Feature image of Mystic Minaxxx and Nyxeris Omega in Crash Pad Series episode 268. All of the photographs in this NSFW Sunday are from the Crash Pad Series. The inclusion of a visual here should not be interpreted as an assertion of the model’s gender identity or sexual orientation. If you’re a photographer or model and think your work would be a good fit for NSFW Sunday, please email carolyn at autostraddle dot com.
Welcome to NSFW Sunday!
It can be hard to get down when you have dysphoria. At Broadly, Serena Sonoma writes about what helped her as a self-identified pre-op trans woman start to get more sexually comfortable with herself, and recommends watching porn that shows women who look like you, going slow, and communicating with your partner:
“When I recently started having sex again, I was too timid to let my partner know what I wanted. I thought going with the flow would help the mood, but I now realize that I was actually keeping myself from getting my physical needs and wants met. I was letting internalized shame and self-consciousness take over instead of enjoying the moment. It was only after I started communicating with my partner that sex became really pleasurable—for both of us. […]

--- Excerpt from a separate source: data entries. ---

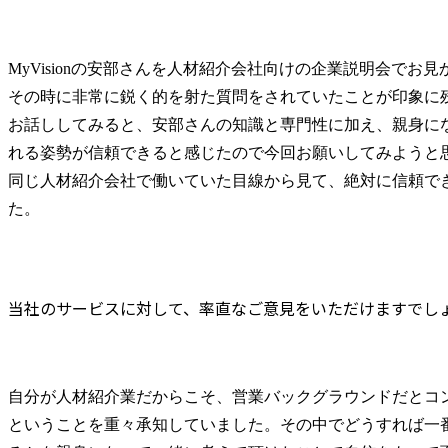
MyVisionの安部さんを人材紹介会社向けの企業説明会でお
その時に非常に鋭く的を射た質問をされていたことが印象に
お話ししてみると、安部さんの知識と専門性に加え、親身に
れる姿勢が信頼できると感じたので今回お願いしてみようと思
同じ人材紹介会社で働いていた目線から見て、絶対に信頼で
た。
当社のサービスに対して、率直なご意見をいただけますでし
自分が人材紹介業だからこそ、営業バックグラウンドだとコ
ということを重々承知していました。その中でどうすれば一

It may seem like a turn off to talk about the parts of yourself that you find least attractive. But when you’re dealing with gender dysphoria, it can be really helpful to share your insecurities with your partner. That way, they can know where to apply extra attention, what to avoid, and when to move slowly. It can also help to tell them what words you find most gender-affirming to describe different body parts.”

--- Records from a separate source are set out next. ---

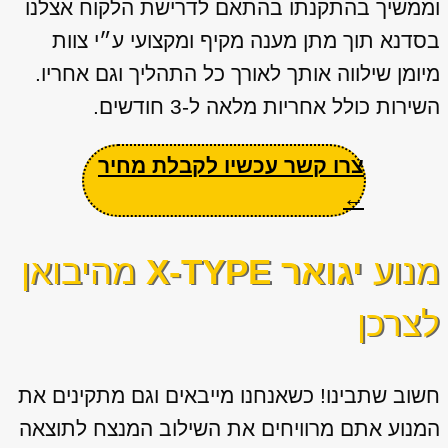
וממשיך בהתקנתו בהתאם לדרישת הלקוח אצלנו
בסדנא תוך מתן מענה מקיף ומקצועי ע״י צוות
מיומן שילווה אותך לאורך כל התהליך וגם אחריו.
השירות כולל אחריות מלאה ל-3 חודשים.
צרו קשר עכשיו לקבלת מחיר
←
מנוע
יגואר X-TYPE
מהיבואן
לצרכן
חשוב שתבינו! כשאנחנו מייבאים וגם מתקינים את
המנוע אתם מרוויחים את השילוב המנצח לתוצאה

Sometimes sex positivity just feels like pressure to have sex or to conduct relationships in a certain way. At the Establishment, Franki Cookney writes:
“For me, sex positivity is about consent and communication. It means being open and informed; it has never meant an obligation to experiment or push boundaries. As far as I’m concerned, the decision not to have sex is just as sex positive as the decision to have sex, as long as it’s done consensually and without judgement or shame.
But not everyone interprets it that way.”
If you have a vagina, don’t get it rejuvenated.
Is it anxiety or is it stress?
At Oh Joy Sex Toy, Erika Moen writes about bacterial vaginosis, noting, “While there are home remedies that involve the usual ingredients like garlic and apple cider vinegar and tea tree oil, I recommend you not fuck around and just go straight to your doctor.”
Do you get sad after sex sometimes? Turns out that’s called postcoital dysphoria.
Here’s what Venus in your birth chart means.
Having sex can make life feel more meaningful, according to researchers:
“They found that having sex on one day was associated with more positive mood states the following day, and also a greater feeling that life is meaningful. (The converse wasn’t true: Positive moods or more meaning in life one day was not associated with more sex the next.) The overall pattern of findings were the same for men and women. Explaining their findings, the researchers said that, ‘Meaning in life often arises when an individual feels their basic need for belonging is met with someone.’
In terms of the nature of the sexual experience, greater sexual pleasure, but not greater intimacy, was associated with better mood the next day. Kashdan’s team said this adds to growing evidence ‘… that often hedonic pleasures and motives are as important to cultivating a good life as deep, meaningful, or virtuous activity.'”
“While researching this piece I was stunned by the stories I heard from my own sex-positive communities. One friend told me about a club where by entering you consented to whatever happened inside. Another told me about declining to have sex with someone at a kinky party only to be told, “you can’t reject me, we don’t do that here.” Yet another talked of being shamed for having a gender preference and told to be “open to different experiences.”
I don’t know anyone who has been part of sex-positive or radical communities without stories like this. This particular paragraph from the piece about sex positivity got me thinking about TERFs’ obsession with the ‘threat’ of being forced to have sex with trans women. It seems like radical sex positive culture is somewhat broken and a narrow subset of cis women have focused that alienation on trans women in particular instead of interrogating how EVERYONE is implicated in this culture of ‘you can’t reject me’.
We might take some of the hyperbolic focus away from trans women by having a broader conversation about how it’s not okay to feel pressured to have sex with people we aren’t attracted to, in general, and how this is a problem created by a misguided ethic of sex positivity, not trans inclusion…
So wow it’s a thing! PCD.
It’s nice to know that I am not the only person who feels empty and sad after sex. In fact it’s number five on my coping card (when I’m feeling especially depressed and hopeless) “avoid sex and self love”
why?
It leaves me tired and sad not a good combination when there are bad thoughts racing between my ears.
Thanks Carolyn now I know it’s a real thing and I’m not alone with feeling that way.